=== Recorded data ===
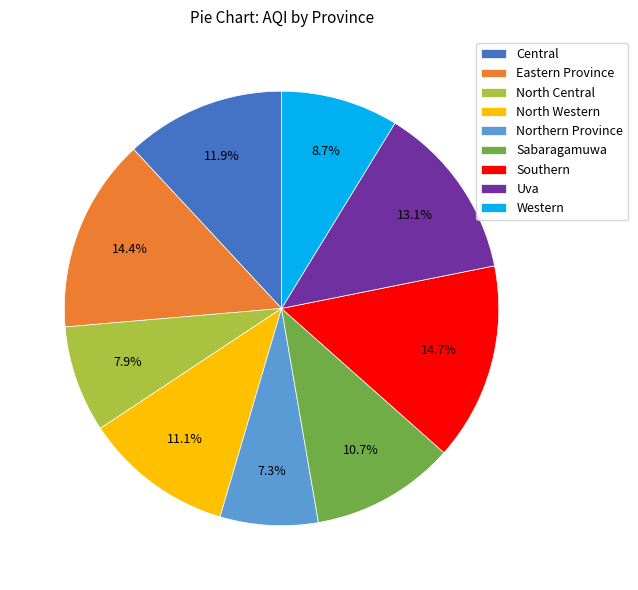

Does Uva represent more than half of the total?

No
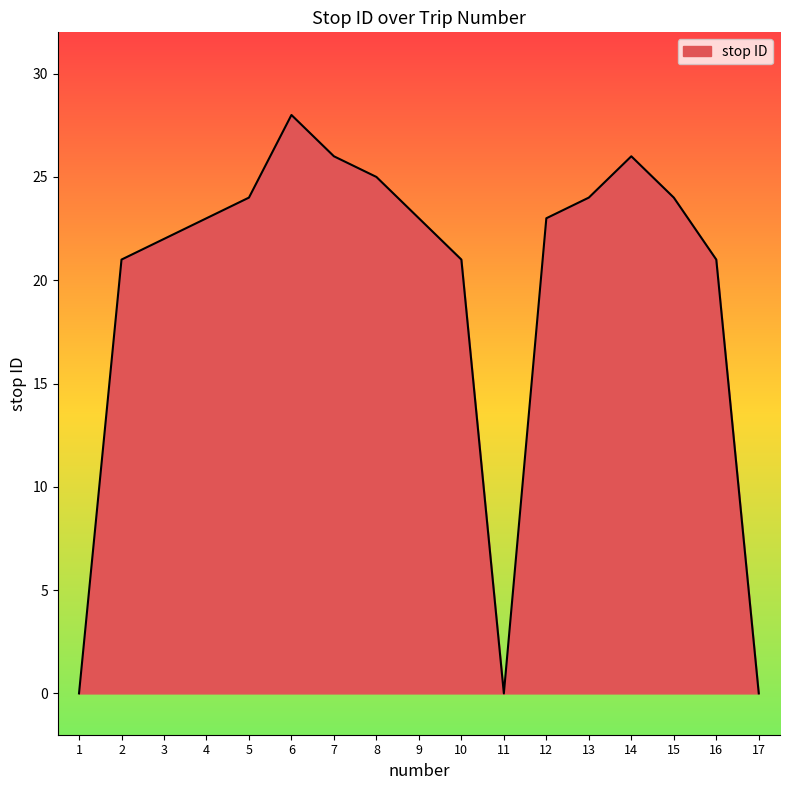

What value does the data have at 5?

24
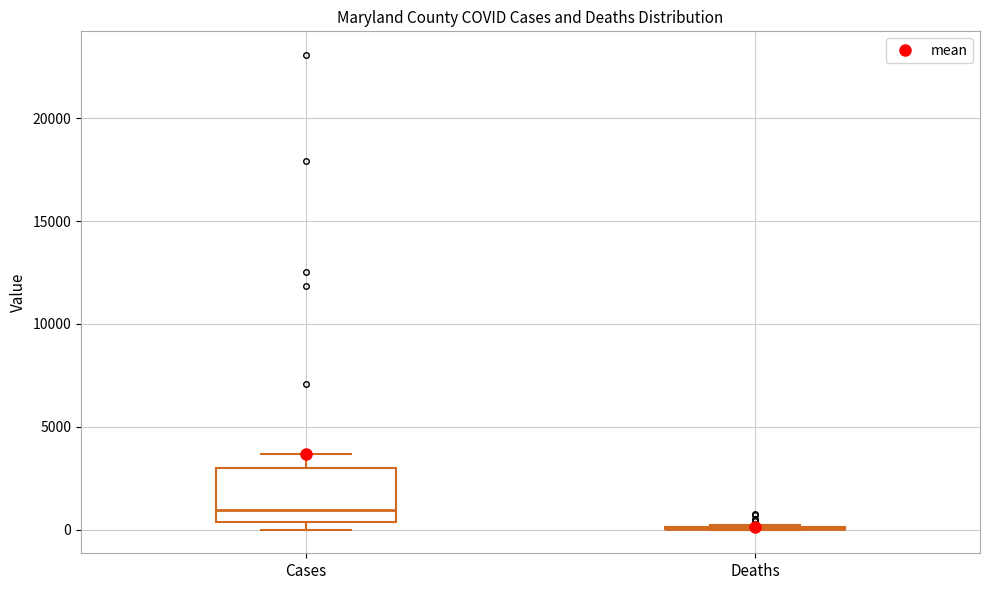

Reading left to right, read every box against the y-axis: the position of its median line, the range the box covers, and the ends of its whiskers. The values are not printed on the chart, so give them approximately, as read against the axis.

Cases: median 1000, box 500 to 3000, whiskers 0 to 3500
Deaths: box collapsed to a line at 0, whiskers 0 to 0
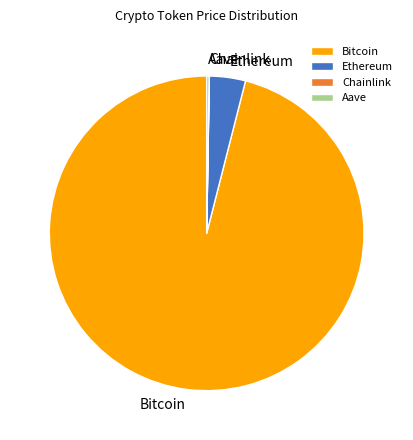

Is there any slice that represents more than half of the pie?

Yes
===
Work order
Could you rewrite all of the entries above with every "half" changed to "50%" and nothing else altered, leaving out the pictures?

Task answer
Does Uva represent more than 50% of the total?

No

What value does the data have at 5?

24

Reading left to right, read every box against the y-axis: the position of its median line, the range the box covers, and the ends of its whiskers. The values are not printed on the chart, so give them approximately, as read against the axis.

Cases: median 1000, box 500 to 3000, whiskers 0 to 3500
Deaths: box collapsed to a line at 0, whiskers 0 to 0

Is there any slice that represents more than 50% of the pie?

Yes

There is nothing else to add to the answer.